C’est après les étapes de Conakry, Kindia, Mamou, Labé et Kankan que la délégation est arrivée dans la capitale de la Guinée forestière. Une initiative du ministère de la Jeunesse et de l’Emploi Jeunes, à travers l’Agence Nationale du Volontariat Jeunesse. Plusieurs thèmes sont inscrits à l’ordre du jour des échanges, notamment les questions liées à la paix, à la citoyenneté, au civisme, au volontariat et à l’environnement.

Boureima Kouyaté

Dans son intervention, Boureima Kouyaté, chargé de formation du volontariat jeunesse au ministère de tutelle, est revenu sur les objectifs de cette rencontre avec les acteurs locaux. « L’objectif est d’échanger avec la jeunesse de N’zérékoré autour du renforcement de la cohésion sociale, de s’intéresser au volontariat pour la participation du citoyen aux actions de développement du pays, mais aussi pour les motiver et les encourager à protéger leur environnement et protéger l’écosystème ».

Cheick Sanoussy

Pour sa part, l’inspecteur de la jeunesse et du sport au ministère de la Jeunesse, Cheick Sanoussy, a vanté les mérites de cette caravane à travers ses actions. « La vie étant un système où tout est soudé, il faudrait à un moment donné que les organisations, les structures, les Etats, s’arrêtent un peu et se posent la question de savoir qu’est-ce qui a marché ? Qu’est-ce qui n’a pas marché ? Qu’est-ce qu’il faut améliorer ? D’où cette initiative du gouvernement pour implémenter ce projet qui s’articule sur la consolidation de la paix, la promotion de la protection de l’environnement, des symboles de l’État et de la nation, mais aussi le vivre ensemble dans les collectivités.
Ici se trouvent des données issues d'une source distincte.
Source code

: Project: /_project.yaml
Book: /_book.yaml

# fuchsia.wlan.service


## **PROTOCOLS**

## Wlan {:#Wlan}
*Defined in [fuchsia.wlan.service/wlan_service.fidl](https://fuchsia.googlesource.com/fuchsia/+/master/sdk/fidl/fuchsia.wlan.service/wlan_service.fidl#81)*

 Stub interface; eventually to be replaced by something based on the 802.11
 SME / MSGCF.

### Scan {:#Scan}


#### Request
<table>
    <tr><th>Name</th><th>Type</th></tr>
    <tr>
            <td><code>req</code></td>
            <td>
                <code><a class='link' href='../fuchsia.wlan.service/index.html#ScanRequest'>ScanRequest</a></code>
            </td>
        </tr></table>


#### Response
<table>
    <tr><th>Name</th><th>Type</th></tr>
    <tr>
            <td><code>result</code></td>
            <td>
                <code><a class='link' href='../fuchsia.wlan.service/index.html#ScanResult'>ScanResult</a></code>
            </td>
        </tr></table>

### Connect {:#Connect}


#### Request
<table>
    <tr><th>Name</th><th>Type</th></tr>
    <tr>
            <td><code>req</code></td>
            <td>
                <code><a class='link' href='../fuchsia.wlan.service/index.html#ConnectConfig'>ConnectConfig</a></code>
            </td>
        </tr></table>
Et c’est pourquoi, deux jeunes ont été ciblés dans chaque région administrative pour appartenir à cette caravane, composée de 55 personnes, avec une unité de coordination de 6 membres de l’Agence Nationale du Volontariat Jeunesses, qui est la structure chargée d’implémenter cette caravane de solidarité, de citoyenneté et de protection de l’environnement ».

De son côté, Jean Smith Sandy, directeur de cabinet du gouvernorat de N’zérékoré, a tendu la main aux jeunes en les invitant à cultiver l’esprit de volontariat et de cohésion sociale. « En faisant de la Guinée un pays émergent, il faudrait que les jeunes, qui représentent 72% de la population, s’adonnent aux notions de volontariat et dont les jeunes de la région de Nzérékoré, la plus grande région du pays, doivent être les plus nombreux dans le domaine de volontariat. Donc, nous vous demandons de cultiver la paix, la quiétude sociale, la cohésion sociale. Et, c’est à vous de dire non, la Guinée est une et indivisible. Il n’y a ni de Forestiers, ni de Soussou, ni de Peulh, ni de Malinké ».

À noter que si dans les préfectures traversées, la caravane a connu une forte mobilisation des jeunes, cela n’a pas été le cas à Nzérékoré, au regard du jour choisi, un dimanche de prière. Devant ce vide, le préfet de N’zérékoré, Elhadj Sory Sanoh, a exigé des responsables des jeunes à les remobiliser pour ce lundi 31 décembre 2018. Une manière de faire passer le message avant le départ de la caravane pour Faranah.